**Document text**
It’s this symbiosis between quality content and social media as an outlet that creates the current opportunities for publishers. But the key is to be everywhere. Some followers only use the Business Insider app, others only follow the daily early morning email. As Blodget explains: “… in digital, to be successful, you have to do all of that – and it is really no different than a TV programmer saying, ‘I’ve got this great TV programming that I’ve made. Now I have to partner with distributors in different markets and I’m going to partner with the satellite and the cable company.

He continues: “There’s always this tug of war in each case, like who’s the most important? Is it the distributor or the content? The answer is that you need both. And all that has to happen for it to work is that there has to be some sharing of economics. If you look at Google, we look at traditional media companies that complain about Google aggregation, and we cannot understand what they’re talking about.”

All of this creates huge opportunities, according to Blodget. “… people can discover your stories that weren’t actually looking for you, they were just looking for a story on a particular topic…” He credits Facebook, saying the social media site is helping them and “hopefully we are helping them too by providing cool stuff for people on Facebook to look at. They spend more time there, Facebook can make more money. Ultimately it’s this symbiosis of distribution and content that makes everything work.”

Ultimately, says Blodget, digital publishing is evolving just the same way that traditional media is evolving. But this evolution is so different that it is driving legacy media companies crazy because they don’t have the same “choke power” they used to have. Blodget explains: “It’s something new that you have to learn…you can’t just go out and buy it…Fortunately for us this has created the opportunity…we never would have been able to compete if it was all about billions of dollars that you can just pay somebody to put the content in front of people’s faces.”

**Dataset section**
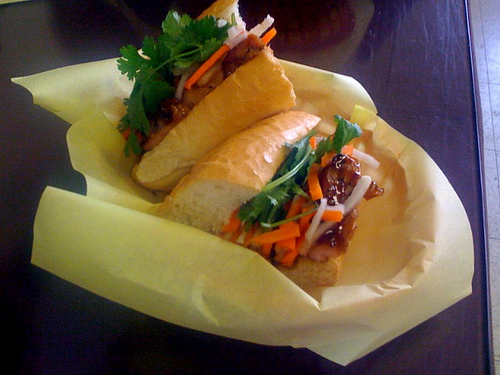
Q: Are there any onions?
A: Yes, there are onions.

**Task list**
1: For the text on digital publishing, state whether each statement agrees with it: (a) Blodget likens digital publishing to a TV programmer partnering with distributors; (b) Blodget holds that the distributor matters more than the content; (c) legacy media companies keep the "choke power" they once had. Answer each with yes or no and quote the deciding words.
2: Please copy the text on digital publishing word for word, starting with "It’s this symbiosis between" and going on through "the cable company.".

**Task responses**
1:
(a) Yes: "it is really no different than a TV programmer saying, ‘I’ve got this great TV programming that I’ve made."
(b) No: "The answer is that you need both."
(c) No: "they don’t have the same “choke power” they used to have."

2:
It’s this symbiosis between quality content and social media as an outlet that creates the current opportunities for publishers. But the key is to be everywhere. Some followers only use the Business Insider app, others only follow the daily early morning email. As Blodget explains: “… in digital, to be successful, you have to do all of that – and it is really no different than a TV programmer saying, ‘I’ve got this great TV programming that I’ve made. Now I have to partner with distributors in different markets and I’m going to partner with the satellite and the cable company.